## What you are asked to do:
Once the pictures are removed, restate the data below word for word.

## Information:
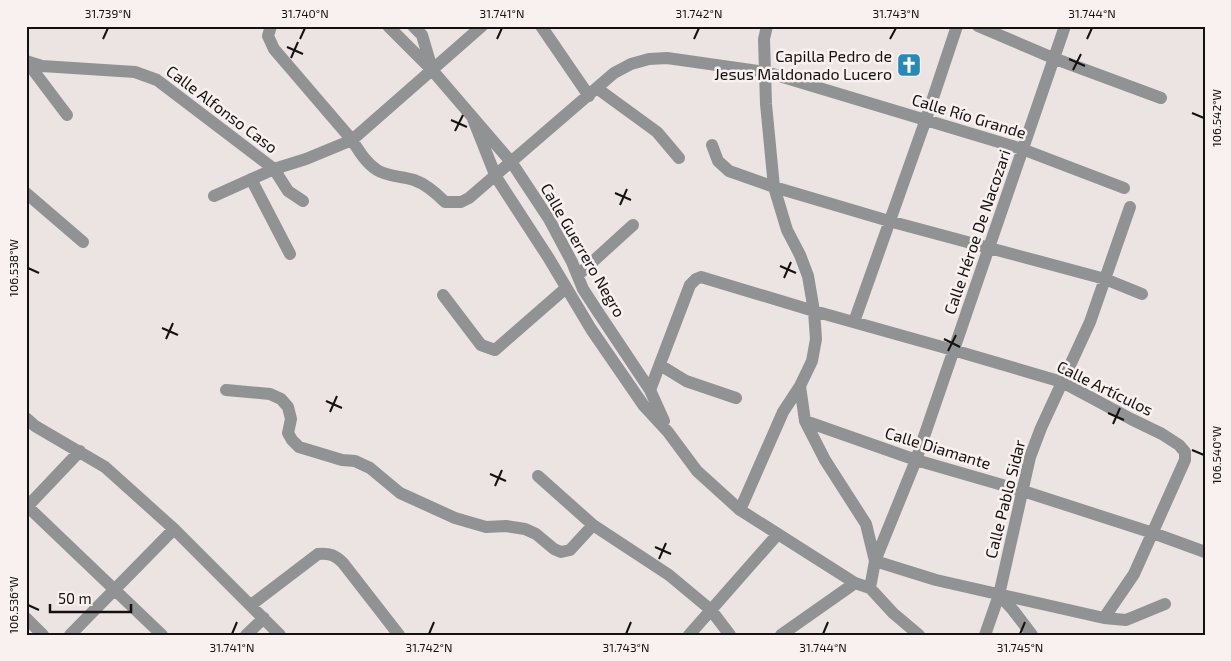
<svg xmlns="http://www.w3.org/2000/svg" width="1231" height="661" viewBox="0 0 1231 661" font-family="'Exo 2',sans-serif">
	<rect width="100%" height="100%" fill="#ece4e3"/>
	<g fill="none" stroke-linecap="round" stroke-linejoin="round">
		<!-- minor -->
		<path stroke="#909294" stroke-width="12" d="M271,26L268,36L274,49L352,140C359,151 366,163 377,170C388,177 401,176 414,180C426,184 436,193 445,202H461L469,198L614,73L631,64L649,59L667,58L766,72L1022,149L1124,188
			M388,26L432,70L512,163L549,219L572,262L583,289L596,309L650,390L664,421
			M413,26L422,35L432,69
			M541,26L589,96
			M767,26L764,39L766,104L774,187L787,230L800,255L808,276L814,311L816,339L812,361L800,386L805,421L825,460L866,524L875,561
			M978,26L1053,58L1161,98
			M26,61L42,66L135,72L157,80L274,169L306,159L352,140L482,26
			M27,62L67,115
			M598,89L657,132L679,158
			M473,119L496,177L548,257L591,329L644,406L668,432L697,471L740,510L855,583L870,588L893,613L919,635
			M712,145L718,161L729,171L774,187L889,221L1105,279L1142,294
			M251,179L290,254
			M26,193L83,242
			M214,196L274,169L288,191L303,201
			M578,275L633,225
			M443,295L481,345L495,350L566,288
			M854,322L926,119L957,26
			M660,365L686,381L736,398
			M226,390L270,394L281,399L288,407L291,419L288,433L292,440L299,447L342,460L355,461L370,468L400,493L455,518L486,527L506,526L525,529L536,534L554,549L561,552L570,550L593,525
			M650,390L690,285L696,279L701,277L814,311L953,350L1062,382L1131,419L1162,434L1179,445L1185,452V460L1134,574L1104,618
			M26,418L35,426L105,467L174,529L280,635
			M805,421L916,460L1023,491L1153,533L1205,552
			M538,476L593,525L669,575L711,610L730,635
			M28,507L162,635
			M26,508L80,451
			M740,510L783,412L800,386
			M875,561L936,580L1104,618L1126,620L1165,604
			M870,588L875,561L916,460L1065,26
			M999,595L1013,610L1032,635
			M251,605L318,554C330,553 335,555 343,563L399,635
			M26,618L43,635
			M70,635L174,529
			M246,635L264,618
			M689,635L777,535
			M781,635L855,583
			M985,635L999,595L1030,457L1041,428L1090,322L1130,207"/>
	</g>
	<!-- ticks -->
	<path fill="none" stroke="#141111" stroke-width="2" d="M103,39L108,28M300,39L305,28M497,39L502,28M694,39L699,28M890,39L896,28M1087,39L1092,28M287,47L303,54M291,58L298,42M1069,59L1085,66M1073,70L1081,54M1192,113L1204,118M451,120L467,127M455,131L463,115M615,193L631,200M620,205L627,189M780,266L796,273M28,268L39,273M784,278L791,262M162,328L178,335M166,339L173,323M944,339L960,347M948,351L956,335M326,401L342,408M330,412L337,396M1108,413L1124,420M1113,424L1120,408M1192,450L1204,455M490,474L506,481M495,486L502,470M655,547L671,554M659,559L666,543M28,605L39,610M232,634L237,622M429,634L434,622M626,634L631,622M823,634L828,622M1020,634L1025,622"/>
	<!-- icons -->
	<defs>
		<symbol id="church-square" viewBox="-11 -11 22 22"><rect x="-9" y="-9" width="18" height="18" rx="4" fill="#2a88b4" stroke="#f9f1f0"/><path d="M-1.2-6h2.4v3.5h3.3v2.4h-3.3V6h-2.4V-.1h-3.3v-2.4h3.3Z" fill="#fff"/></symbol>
	</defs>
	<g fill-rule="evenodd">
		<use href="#church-square" x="895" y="51" width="28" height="28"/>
	</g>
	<g text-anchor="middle" stroke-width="5" stroke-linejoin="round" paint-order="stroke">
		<!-- poi labels -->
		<g font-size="16" fill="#141111" stroke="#f9f1f0" text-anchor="end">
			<text x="892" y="62">Capilla Pedro de<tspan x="892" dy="18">Jesus Maldonado Lucero</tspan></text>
		</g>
		<!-- street labels -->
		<g font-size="16" fill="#141111" stroke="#f9f1f0">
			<text transform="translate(222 109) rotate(37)" y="6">Calle Alfonso Caso</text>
			<text transform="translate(969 116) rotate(17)" y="6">Calle Río Grande</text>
			<text transform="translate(977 232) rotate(-71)" y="6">Calle Héroe De Nacozari</text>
			<text transform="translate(583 250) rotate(60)" y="6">Calle Guerrero Negro</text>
			<text transform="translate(1105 388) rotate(26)" y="6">Calle Artículos</text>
			<text transform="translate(938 448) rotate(17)" y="6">Calle Diamante</text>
			<text transform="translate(1005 499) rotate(-76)" y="6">Calle Pablo Sidar</text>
		</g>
	</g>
	<!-- border -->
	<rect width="1231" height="661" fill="none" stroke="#f9f1f0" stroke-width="55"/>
	<!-- scale -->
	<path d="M50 604v8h81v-8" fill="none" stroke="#141111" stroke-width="2.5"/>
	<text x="58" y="604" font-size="15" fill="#141111" stroke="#f9f1f0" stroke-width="4" paint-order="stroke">50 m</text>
	<rect x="28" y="28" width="1176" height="606" fill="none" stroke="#141111" stroke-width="2"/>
	<g font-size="12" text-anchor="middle" fill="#141111">
		<text x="108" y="18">31.739°N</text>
		<text x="305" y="18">31.740°N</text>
		<text x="502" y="18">31.741°N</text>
		<text x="699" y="18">31.742°N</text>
		<text x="896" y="18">31.743°N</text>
		<text x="1092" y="18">31.744°N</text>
		<text transform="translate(1217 118) rotate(-90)" y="4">106.542°W</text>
		<text transform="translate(14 268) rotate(-90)" y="4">106.538°W</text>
		<text transform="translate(1217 455) rotate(-90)" y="4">106.540°W</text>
		<text transform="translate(14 605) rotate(-90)" y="4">106.536°W</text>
		<text x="232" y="652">31.741°N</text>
		<text x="429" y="652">31.742°N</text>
		<text x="626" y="652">31.743°N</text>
		<text x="823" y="652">31.744°N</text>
		<text x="1020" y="652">31.745°N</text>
	</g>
</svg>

## Result for this exercise:
<svg xmlns="http://www.w3.org/2000/svg" width="1231" height="661" viewBox="0 0 1231 661" font-family="'Exo 2',sans-serif">
	<rect width="100%" height="100%" fill="#ece4e3"/>
	<g fill="none" stroke-linecap="round" stroke-linejoin="round">
		<!-- minor -->
		<path stroke="#909294" stroke-width="12" d="M271,26L268,36L274,49L352,140C359,151 366,163 377,170C388,177 401,176 414,180C426,184 436,193 445,202H461L469,198L614,73L631,64L649,59L667,58L766,72L1022,149L1124,188
			M388,26L432,70L512,163L549,219L572,262L583,289L596,309L650,390L664,421
			M413,26L422,35L432,69
			M541,26L589,96
			M767,26L764,39L766,104L774,187L787,230L800,255L808,276L814,311L816,339L812,361L800,386L805,421L825,460L866,524L875,561
			M978,26L1053,58L1161,98
			M26,61L42,66L135,72L157,80L274,169L306,159L352,140L482,26
			M27,62L67,115
			M598,89L657,132L679,158
			M473,119L496,177L548,257L591,329L644,406L668,432L697,471L740,510L855,583L870,588L893,613L919,635
			M712,145L718,161L729,171L774,187L889,221L1105,279L1142,294
			M251,179L290,254
			M26,193L83,242
			M214,196L274,169L288,191L303,201
			M578,275L633,225
			M443,295L481,345L495,350L566,288
			M854,322L926,119L957,26
			M660,365L686,381L736,398
			M226,390L270,394L281,399L288,407L291,419L288,433L292,440L299,447L342,460L355,461L370,468L400,493L455,518L486,527L506,526L525,529L536,534L554,549L561,552L570,550L593,525
			M650,390L690,285L696,279L701,277L814,311L953,350L1062,382L1131,419L1162,434L1179,445L1185,452V460L1134,574L1104,618
			M26,418L35,426L105,467L174,529L280,635
			M805,421L916,460L1023,491L1153,533L1205,552
			M538,476L593,525L669,575L711,610L730,635
			M28,507L162,635
			M26,508L80,451
			M740,510L783,412L800,386
			M875,561L936,580L1104,618L1126,620L1165,604
			M870,588L875,561L916,460L1065,26
			M999,595L1013,610L1032,635
			M251,605L318,554C330,553 335,555 343,563L399,635
			M26,618L43,635
			M70,635L174,529
			M246,635L264,618
			M689,635L777,535
			M781,635L855,583
			M985,635L999,595L1030,457L1041,428L1090,322L1130,207"/>
	</g>
	<!-- ticks -->
	<path fill="none" stroke="#141111" stroke-width="2" d="M103,39L108,28M300,39L305,28M497,39L502,28M694,39L699,28M890,39L896,28M1087,39L1092,28M287,47L303,54M291,58L298,42M1069,59L1085,66M1073,70L1081,54M1192,113L1204,118M451,120L467,127M455,131L463,115M615,193L631,200M620,205L627,189M780,266L796,273M28,268L39,273M784,278L791,262M162,328L178,335M166,339L173,323M944,339L960,347M948,351L956,335M326,401L342,408M330,412L337,396M1108,413L1124,420M1113,424L1120,408M1192,450L1204,455M490,474L506,481M495,486L502,470M655,547L671,554M659,559L666,543M28,605L39,610M232,634L237,622M429,634L434,622M626,634L631,622M823,634L828,622M1020,634L1025,622"/>
	<!-- icons -->
	<defs>
		<symbol id="church-square" viewBox="-11 -11 22 22"><rect x="-9" y="-9" width="18" height="18" rx="4" fill="#2a88b4" stroke="#f9f1f0"/><path d="M-1.2-6h2.4v3.5h3.3v2.4h-3.3V6h-2.4V-.1h-3.3v-2.4h3.3Z" fill="#fff"/></symbol>
	</defs>
	<g fill-rule="evenodd">
		<use href="#church-square" x="895" y="51" width="28" height="28"/>
	</g>
	<g text-anchor="middle" stroke-width="5" stroke-linejoin="round" paint-order="stroke">
		<!-- poi labels -->
		<g font-size="16" fill="#141111" stroke="#f9f1f0" text-anchor="end">
			<text x="892" y="62">Capilla Pedro de<tspan x="892" dy="18">Jesus Maldonado Lucero</tspan></text>
		</g>
		<!-- street labels -->
		<g font-size="16" fill="#141111" stroke="#f9f1f0">
			<text transform="translate(222 109) rotate(37)" y="6">Calle Alfonso Caso</text>
			<text transform="translate(969 116) rotate(17)" y="6">Calle Río Grande</text>
			<text transform="translate(977 232) rotate(-71)" y="6">Calle Héroe De Nacozari</text>
			<text transform="translate(583 250) rotate(60)" y="6">Calle Guerrero Negro</text>
			<text transform="translate(1105 388) rotate(26)" y="6">Calle Artículos</text>
			<text transform="translate(938 448) rotate(17)" y="6">Calle Diamante</text>
			<text transform="translate(1005 499) rotate(-76)" y="6">Calle Pablo Sidar</text>
		</g>
	</g>
	<!-- border -->
	<rect width="1231" height="661" fill="none" stroke="#f9f1f0" stroke-width="55"/>
	<!-- scale -->
	<path d="M50 604v8h81v-8" fill="none" stroke="#141111" stroke-width="2.5"/>
	<text x="58" y="604" font-size="15" fill="#141111" stroke="#f9f1f0" stroke-width="4" paint-order="stroke">50 m</text>
	<rect x="28" y="28" width="1176" height="606" fill="none" stroke="#141111" stroke-width="2"/>
	<g font-size="12" text-anchor="middle" fill="#141111">
		<text x="108" y="18">31.739°N</text>
		<text x="305" y="18">31.740°N</text>
		<text x="502" y="18">31.741°N</text>
		<text x="699" y="18">31.742°N</text>
		<text x="896" y="18">31.743°N</text>
		<text x="1092" y="18">31.744°N</text>
		<text transform="translate(1217 118) rotate(-90)" y="4">106.542°W</text>
		<text transform="translate(14 268) rotate(-90)" y="4">106.538°W</text>
		<text transform="translate(1217 455) rotate(-90)" y="4">106.540°W</text>
		<text transform="translate(14 605) rotate(-90)" y="4">106.536°W</text>
		<text x="232" y="652">31.741°N</text>
		<text x="429" y="652">31.742°N</text>
		<text x="626" y="652">31.743°N</text>
		<text x="823" y="652">31.744°N</text>
		<text x="1020" y="652">31.745°N</text>
	</g>
</svg>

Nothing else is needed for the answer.